France has opened up its supply of natural gas to Germany for the first time to help them meet their energy needs.
- France has begun exporting natural gas to Germany to help meet nearly 2% of the country’s consumption in an effort to replace Russia’s supply cuts.
- “The move comes as Germany and other European countries seek to diversify gas imports after Russia choked off the supplies of cheap natural gas that the continent depended on for years to run factories, generate electricity, and heat homes,” says AP.
- “[French gas network operator] GRTgaz said the gas pipeline connecting both countries at the French border village of Obergailbach has begun delivering an initial daily capacity of 31 gigawatt-hours.”
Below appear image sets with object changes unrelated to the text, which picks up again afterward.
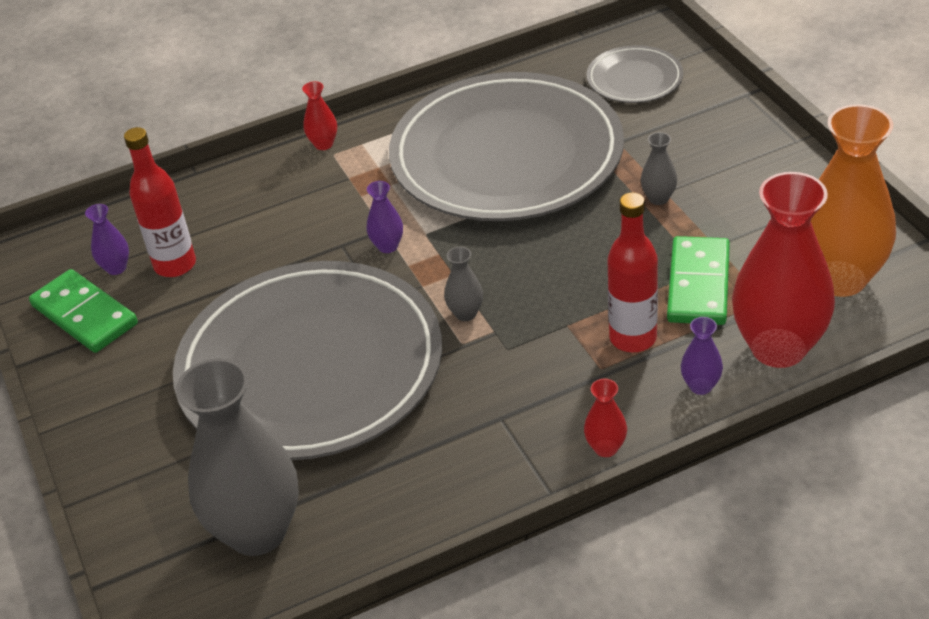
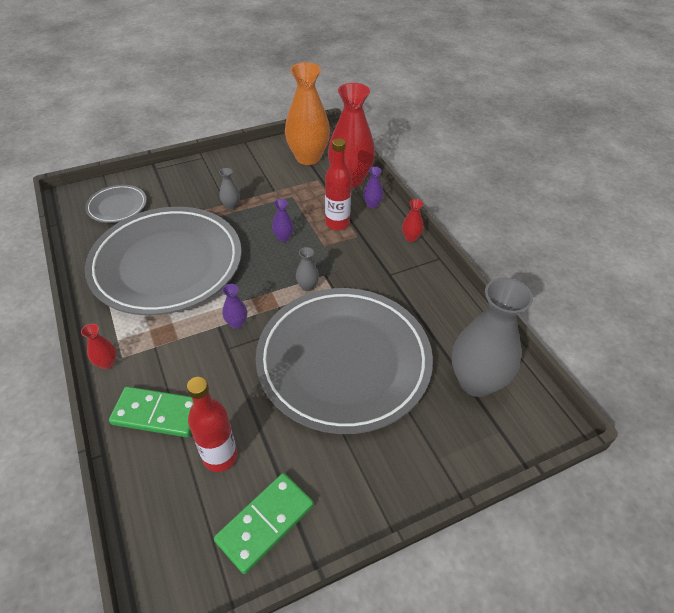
camera: 95 degrees left, 5 degrees up
purple vase [85,204,129,275] -> purple vase moved to [272,199,293,242]
green domino [667,236,730,325] -> green domino moved to [109,386,193,437]

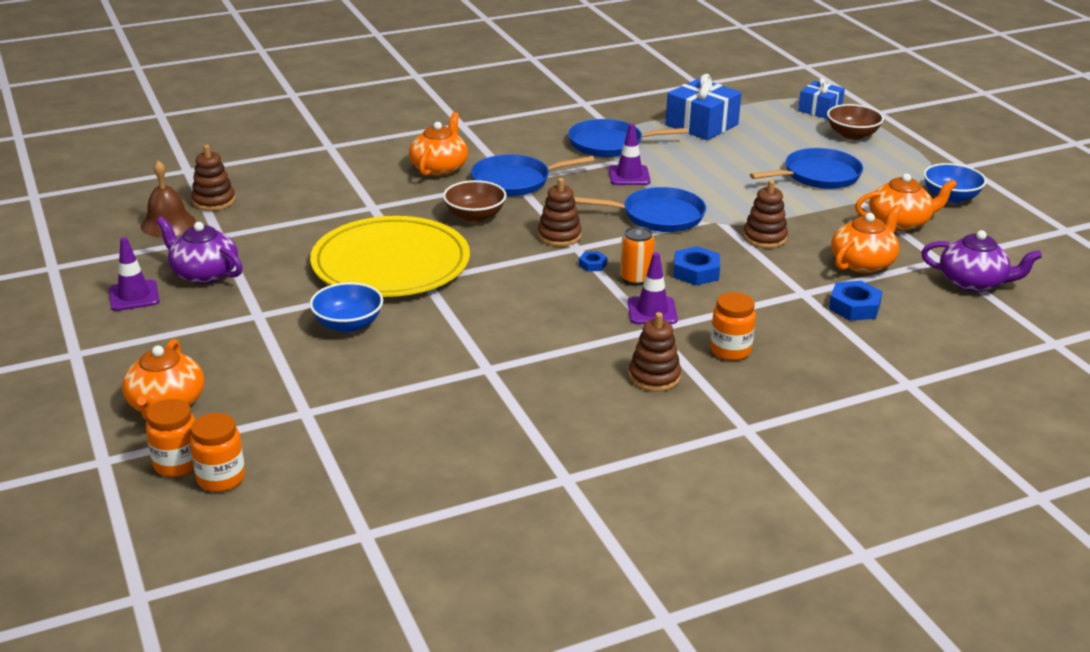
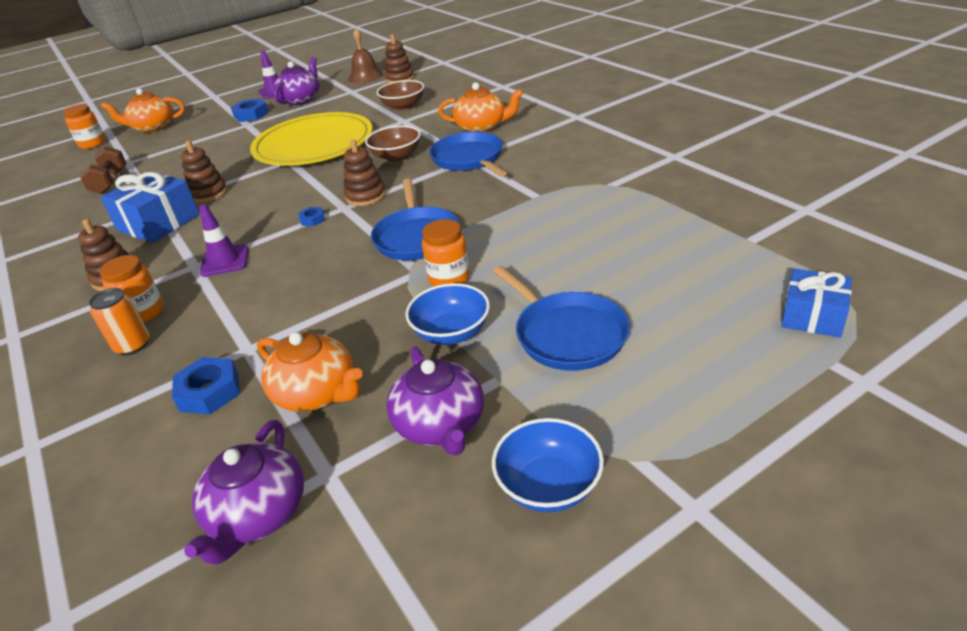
camera: 85 degrees right, 5 degrees up
orange jar [190,413,245,492] -> orange jar moved to [422,219,470,286]
blue bowl [310,282,383,333] -> blue bowl moved to [405,283,490,345]
blue pan [568,119,688,157] -> none
purple traffic cone [609,124,651,185] -> none
orange can [620,226,655,285] -> orange can moved to [89,288,150,355]
blue gift [665,74,742,140] -> blue gift moved to [100,171,200,243]
blue nut [674,246,720,286] -> blue nut moved to [231,98,269,122]
brown stacking toy [743,180,788,248] -> brown stacking toy moved to [181,141,228,203]
brown bowl [827,104,884,140] -> brown bowl moved to [377,80,424,110]
orange teapot [855,173,957,231] -> purple teapot [386,346,484,456]
none -> brown dumbbell [80,146,127,194]

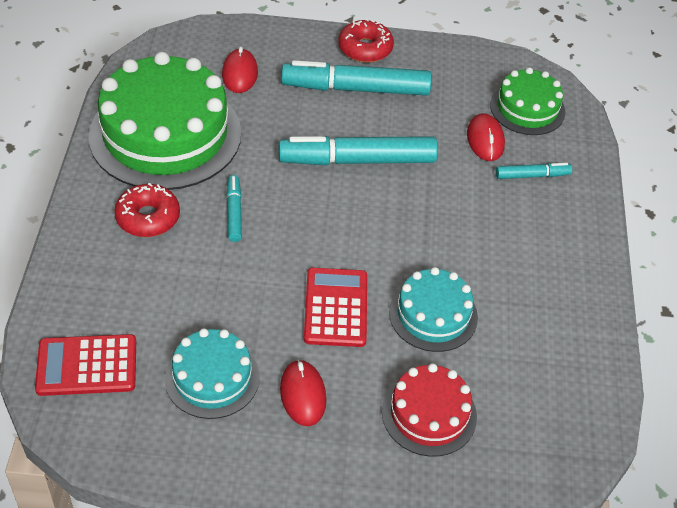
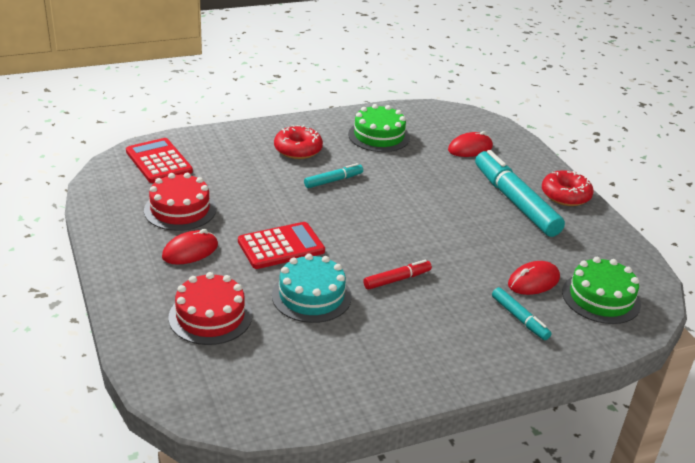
camera: 65 degrees right, 15 degrees down
green cake [88,52,241,190] -> green cake [348,104,410,152], size x0.52
turquoise cake [165,328,260,419] -> red cake [144,173,216,231]
turquoise marker [278,136,438,166] -> none
none -> red marker [363,260,432,290]

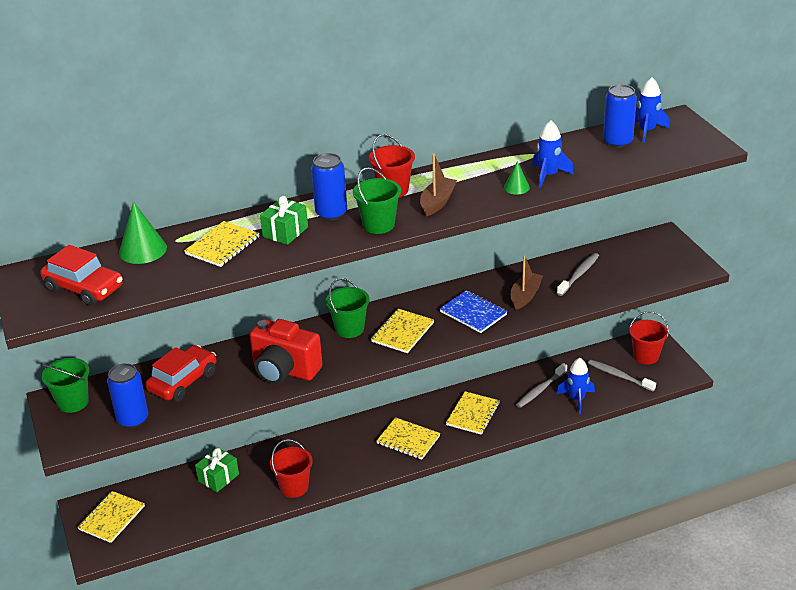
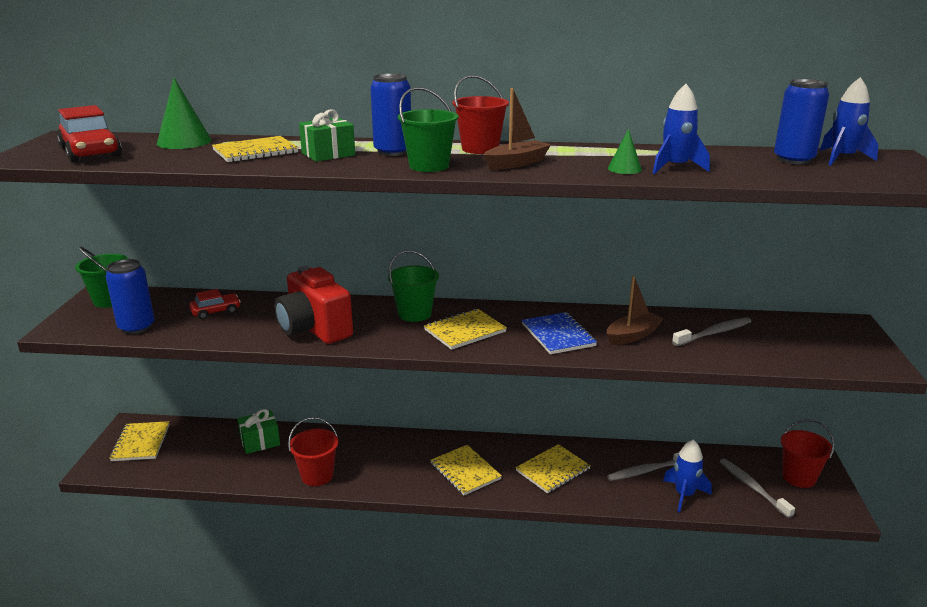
camera: 25 degrees right, 10 degrees down
yellow notebook [77,491,145,543] -> yellow notebook turned 60 degrees counterclockwise [109,421,170,461]
red car [145,345,216,402] -> red car [189,289,241,320], size x0.58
- Gas began to flow on Thursday and will hit a daily maximum of 100 gigawatt-hours per day.
Why it’s important
Both France and Germany are facing the reality of energy and power shortages in the winter months. The deal will help both countries face shortfalls into their energy supplies in the coming months.
France imports 100% of its natural gas but only generates 7% of its energy with it—relying on nuclear for 67%. The country’s energy commission says its reserves are at 100%.
“French President Emmanuel Macron announced last month that France and Germany agreed to an energy solidarity deal. France would help Germany with gas supply, while Germany would generate more electricity to supply France during times of peak consumption,” says AP.
Backing up a bit
As we previously reported, Germany is expecting severe economic stress and restrictions as the winter approaches. Manufacturing has shrunk by 2.9% just as nearly 16,000 stores are facing closures due to diminishing profits. Environmental groups are even calling for Christmas lights to be turned off this year to help meet the IEA’s demand for a reduction of energy consumption by 13% to reduce stress on supplies.
“Although Germany’s gas storage facilities are now nearly 95% full, officials say citizens will still need to save gas this winter,” says AP.
It also remains unclear when or whether Nord Stream will reopen and allow Germany to replenish its supply in the near future.